Bagaimana Ketentuan Pajaknya?
Direktur Jenderal Pajak menerbitkan Surat Edaran Nomor SE-20/PJ/2022 untuk memberikan penjelasan mengenai aspek perpajakan perseroan perorangan. Dalam surat tersebut, disebutkan bahwa perseroan perorangan merupakan subjek pajak badan. Meskipun dimiliki oleh satu orang entitas tersebut tidak dipandang sebagai subjek pajak orang pribadi.
Hal ini merujuk pada pengertian bahwa Perseroan Perorangan merupakan bagian dari arti Perseroan Terbatas yang diperluas dalam UU Cipta Kerja. Maka, selayaknya perseroan ini pun ditetapkan sebagai subjek pajak badan seperti PT. Lalu, apa saja ketentuan pajak yang perlu diperhatikan?
Memiliki NPWP dan Dikukuhkan Sebagai PKP
Perseroan perorangan yang sudah memenuhi ketentuan perpajakan harus memiliki NPWP. NPWP digunakan sebagai identitas dalam melaksanakan kewajiban perpajakan, seperti untuk akun DJP Online, serta dalam penyetoran dan pelaporan pajak.
Perseroan perorangan juga dapat dikukuhkan sebagai Pengusaha Kena Pajak (PKP) sepanjang memenuhi persyaratan untuk menjadi PKP. Syarat perseroan perorangan dikukuhkan sebagai PKP adalah melakukan penyerahan terutang PPN lebih dari Rp4,8 miliar dalam satu tahun. Wajib pajak juga dapat memilih dikukuhkan meskipun belum memenuhi batasan tersebut.

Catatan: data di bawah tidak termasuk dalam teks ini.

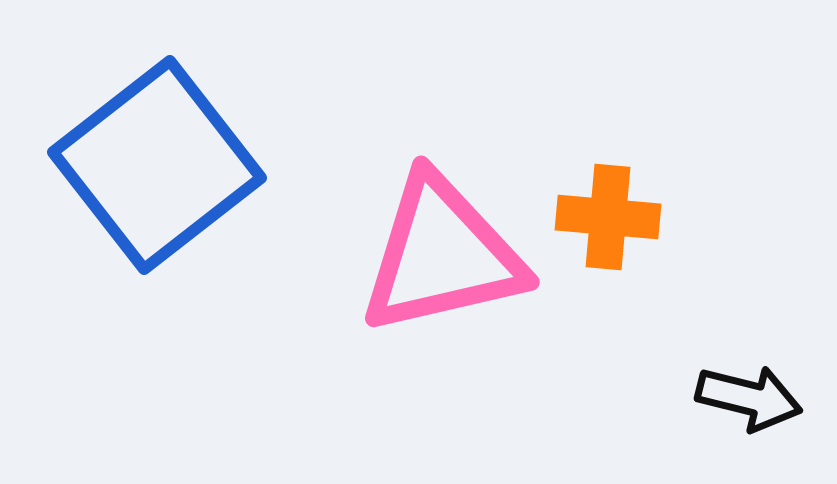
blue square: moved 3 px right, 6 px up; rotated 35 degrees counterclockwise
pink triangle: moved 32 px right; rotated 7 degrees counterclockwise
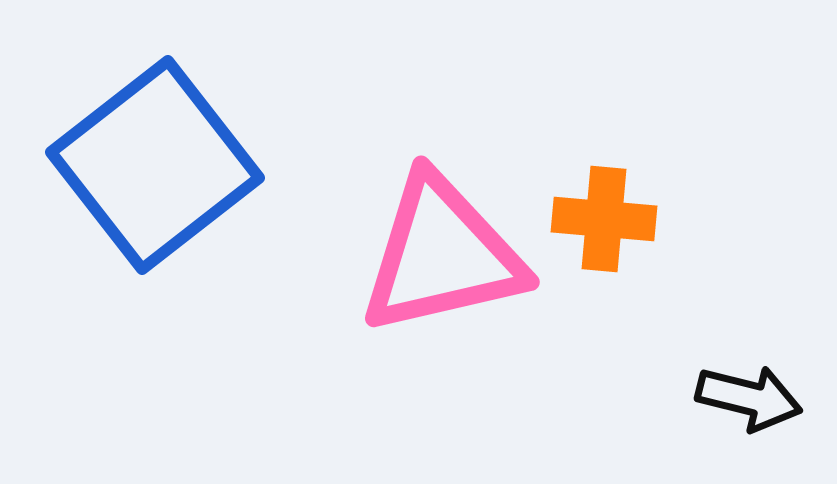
blue square: moved 2 px left
orange cross: moved 4 px left, 2 px down
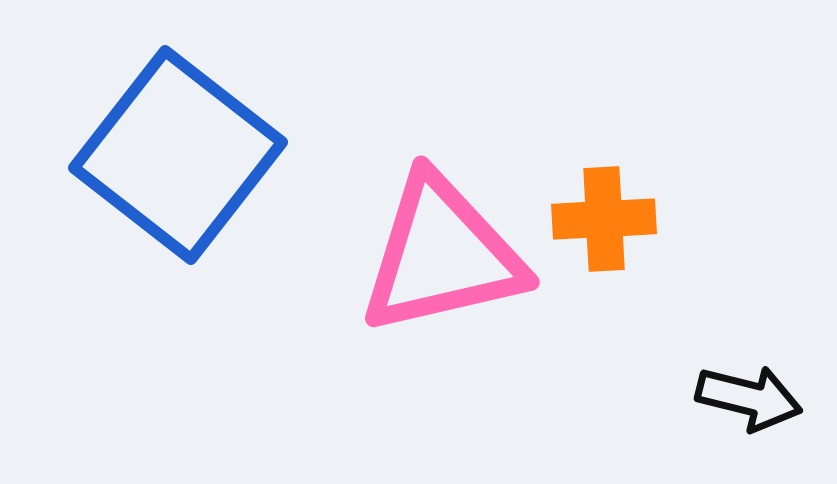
blue square: moved 23 px right, 10 px up; rotated 14 degrees counterclockwise
orange cross: rotated 8 degrees counterclockwise
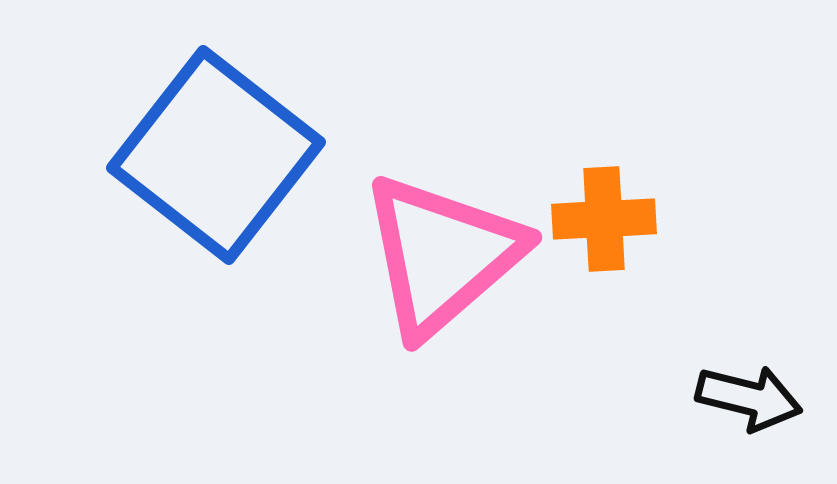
blue square: moved 38 px right
pink triangle: rotated 28 degrees counterclockwise
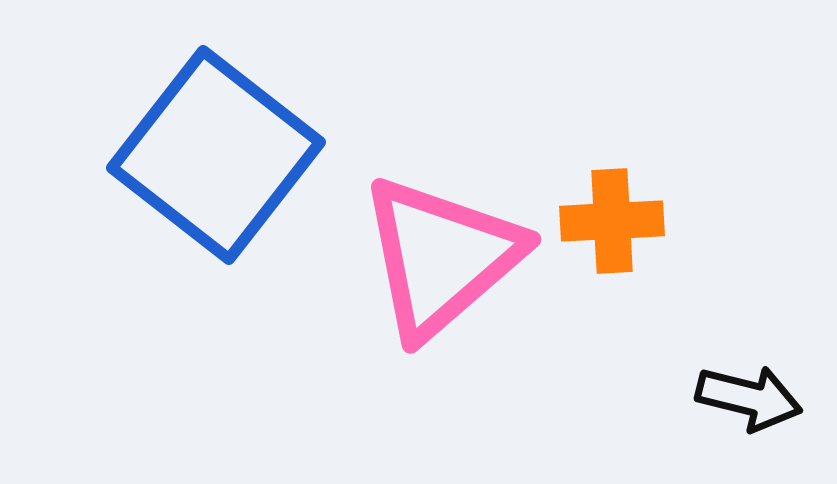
orange cross: moved 8 px right, 2 px down
pink triangle: moved 1 px left, 2 px down
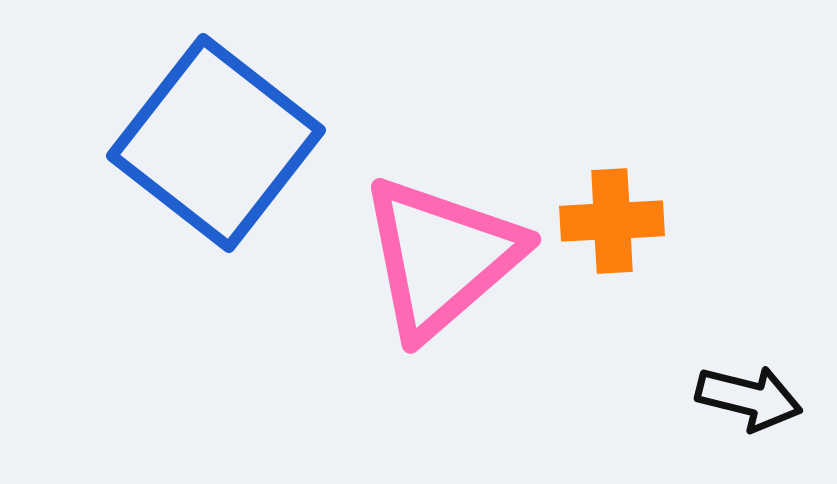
blue square: moved 12 px up
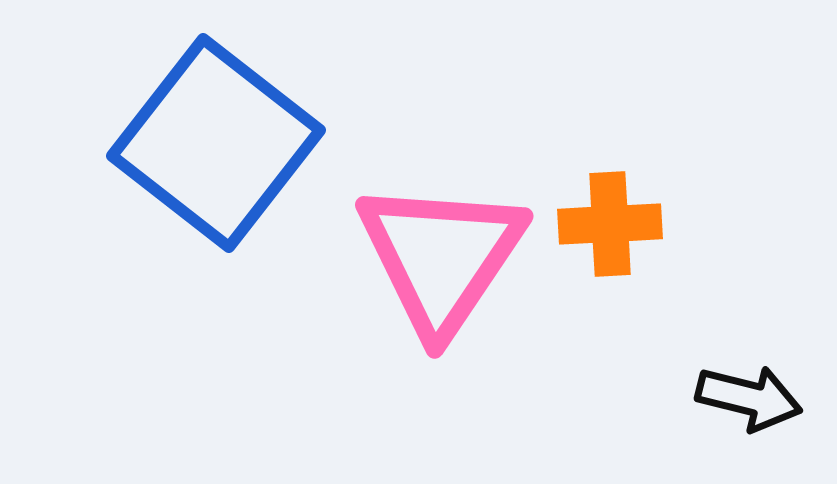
orange cross: moved 2 px left, 3 px down
pink triangle: rotated 15 degrees counterclockwise
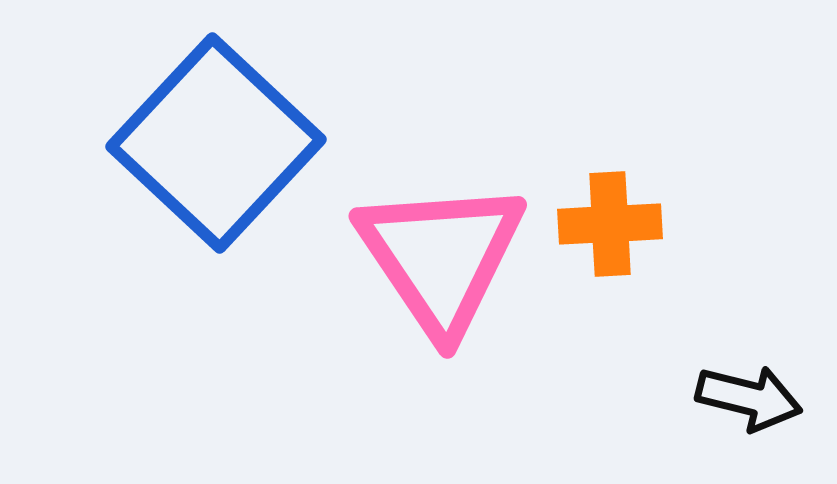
blue square: rotated 5 degrees clockwise
pink triangle: rotated 8 degrees counterclockwise
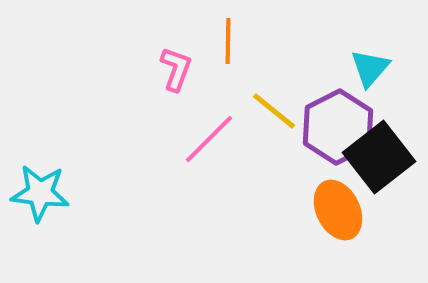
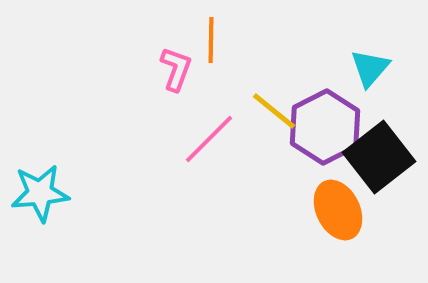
orange line: moved 17 px left, 1 px up
purple hexagon: moved 13 px left
cyan star: rotated 12 degrees counterclockwise
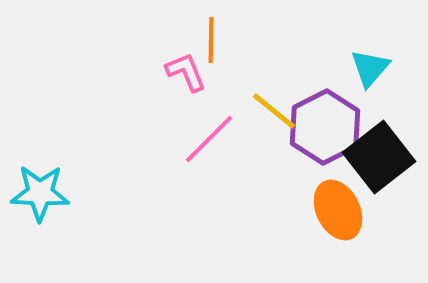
pink L-shape: moved 10 px right, 3 px down; rotated 42 degrees counterclockwise
cyan star: rotated 8 degrees clockwise
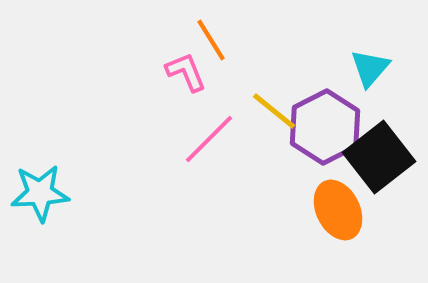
orange line: rotated 33 degrees counterclockwise
cyan star: rotated 6 degrees counterclockwise
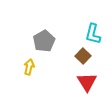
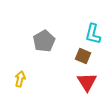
brown square: rotated 21 degrees counterclockwise
yellow arrow: moved 9 px left, 12 px down
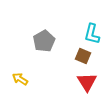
cyan L-shape: moved 1 px left
yellow arrow: rotated 70 degrees counterclockwise
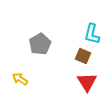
gray pentagon: moved 4 px left, 3 px down
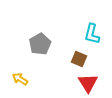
brown square: moved 4 px left, 3 px down
red triangle: moved 1 px right, 1 px down
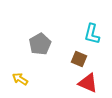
red triangle: rotated 35 degrees counterclockwise
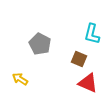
gray pentagon: rotated 15 degrees counterclockwise
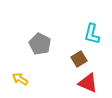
brown square: rotated 35 degrees clockwise
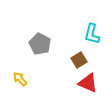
brown square: moved 1 px down
yellow arrow: rotated 14 degrees clockwise
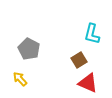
gray pentagon: moved 11 px left, 5 px down
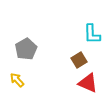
cyan L-shape: rotated 15 degrees counterclockwise
gray pentagon: moved 3 px left; rotated 15 degrees clockwise
yellow arrow: moved 3 px left, 1 px down
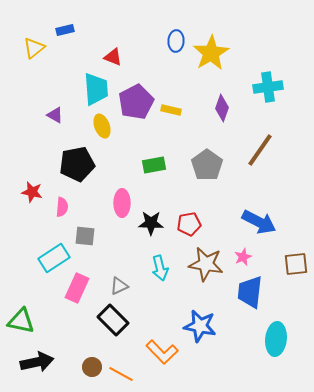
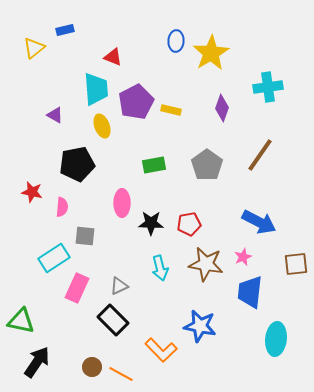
brown line: moved 5 px down
orange L-shape: moved 1 px left, 2 px up
black arrow: rotated 44 degrees counterclockwise
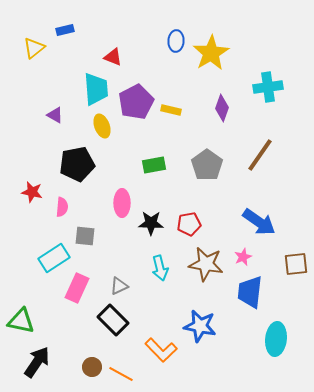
blue arrow: rotated 8 degrees clockwise
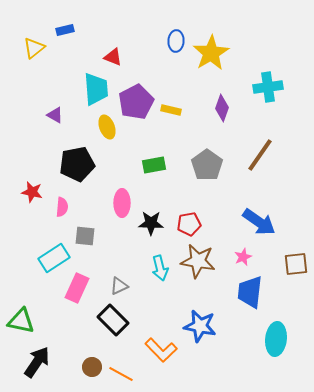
yellow ellipse: moved 5 px right, 1 px down
brown star: moved 8 px left, 3 px up
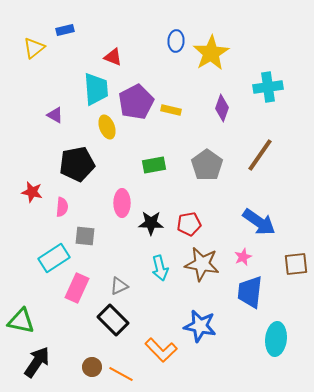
brown star: moved 4 px right, 3 px down
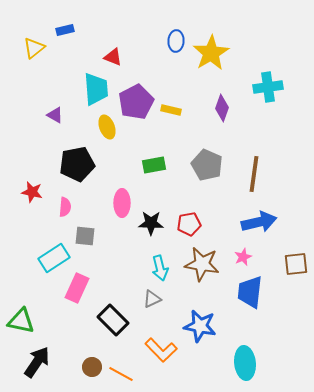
brown line: moved 6 px left, 19 px down; rotated 27 degrees counterclockwise
gray pentagon: rotated 12 degrees counterclockwise
pink semicircle: moved 3 px right
blue arrow: rotated 48 degrees counterclockwise
gray triangle: moved 33 px right, 13 px down
cyan ellipse: moved 31 px left, 24 px down; rotated 12 degrees counterclockwise
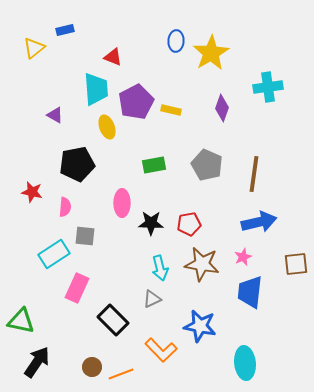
cyan rectangle: moved 4 px up
orange line: rotated 50 degrees counterclockwise
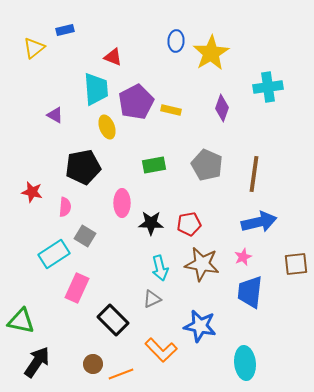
black pentagon: moved 6 px right, 3 px down
gray square: rotated 25 degrees clockwise
brown circle: moved 1 px right, 3 px up
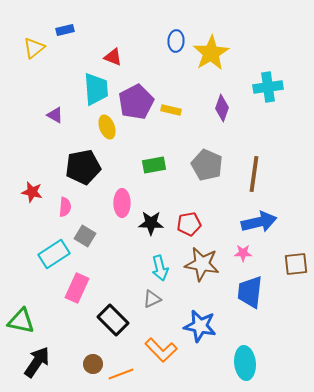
pink star: moved 4 px up; rotated 24 degrees clockwise
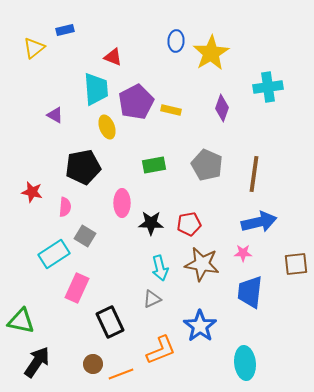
black rectangle: moved 3 px left, 2 px down; rotated 20 degrees clockwise
blue star: rotated 24 degrees clockwise
orange L-shape: rotated 68 degrees counterclockwise
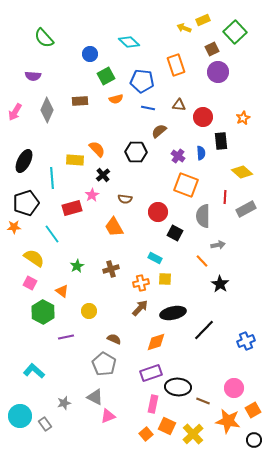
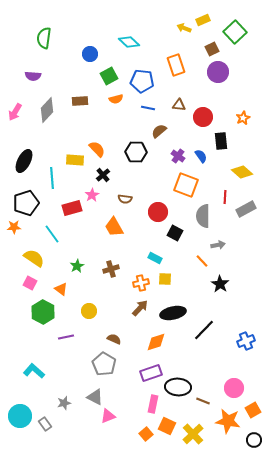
green semicircle at (44, 38): rotated 50 degrees clockwise
green square at (106, 76): moved 3 px right
gray diamond at (47, 110): rotated 20 degrees clockwise
blue semicircle at (201, 153): moved 3 px down; rotated 32 degrees counterclockwise
orange triangle at (62, 291): moved 1 px left, 2 px up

Dikenakan Pajak Penghasilan
Selayaknya badan hukum lainnya, perseroan perorangan dikenakan Pajak Penghasilan Badan (PPh Badan). Penghasilan yang dimaksud meliputi keseluruhan pertambahan nilai ekonomi yang diperoleh, yang dapat digunakan untuk kegiatan konsumsi ataupun menambah nilai kekayaan. Pajak ini dikenakan atas penghasilan yang didapat dari dalam negeri maupun luar negeri.
Untuk menghitung PPh Badan, perseroan perorangan perlu menentukan penghasilan kena pajak. Penghasilan kena pajak diperoleh dari penghasilan usaha dikurangi dengan biaya yang dapat dibebankan sesuai dengan ketentuan Pasal 6 UU PPh. Pajak terutang dihitung dengan mengalikan tarif dengan penghasilan kena pajak.
Secara sederhana, proses penghitungan PPh Badan untuk perseroan perorangan dapat dilakukan sebagai berikut
- Menghitung penghasilan neto fiskal. Penghasilan neto fiskal diperoleh dari penghasilan bruto dikurangi penghasilan bersifat final, penghasilan bukan objek pajak, dan biaya yang boleh dibebankan secara fiskal.
- Menghitung penghasilan kena pajak. Penghasilan kena pajak dihitung dari penghasilan neto fiskal dikurangi kompensasi kerugian.
- Menghitung PPh Badan terutang. PPh Badan terutang diperoleh dari penghasilan kena pajak dikalikan tarif.
- Menghitung PPh Badan yang harus dibayar. PPh Badan yang kurang atau lebih dibayar dihitung dari PPh Badan dikurangi jumlah kredit pajak.
Kunjungi halaman berikut ini untuk mengetahui penghitungan PPh Badan:
Dasar-Dasar Penghitungan PPh Badan
Tarif Pajak Perseroan Perorangan
Melalui UU Harmonisasi Peraturan Perpajakan, wajib pajak UMKM yang menggunakan PP-23/2018 diberikan fasilitas “PTKP” sebesar Rp500 Juta. Namun ketentuan tersebut hanya berlaku untuk orang pribadi. Perusahaan perseorangan tidak dapat memanfaatkan fasilitas tersebut karena merupakan subjek pajak badan.
Dengan demikian, tarif PPh yang berlaku untuk perseroan perorangan adalah tarif PPh Badan umum, yakni 22%. Perseroan perorangan masih bisa memanfaatkan pengurangan tarif seperti telah diatur dalam Pasal 31E UU Pajak Penghasilan. Pasal tersebut menyatakan bahwa subjek pajak badan dalam negeri yang memiliki peredaran bruto mencapai Rp50 Miliar memperoleh keuntungan berupa pemotongan tarif sebanyak 50% yang dihitung dari tarif Pajak Penghasilan yang dikenakan untuk subjek pajak badan.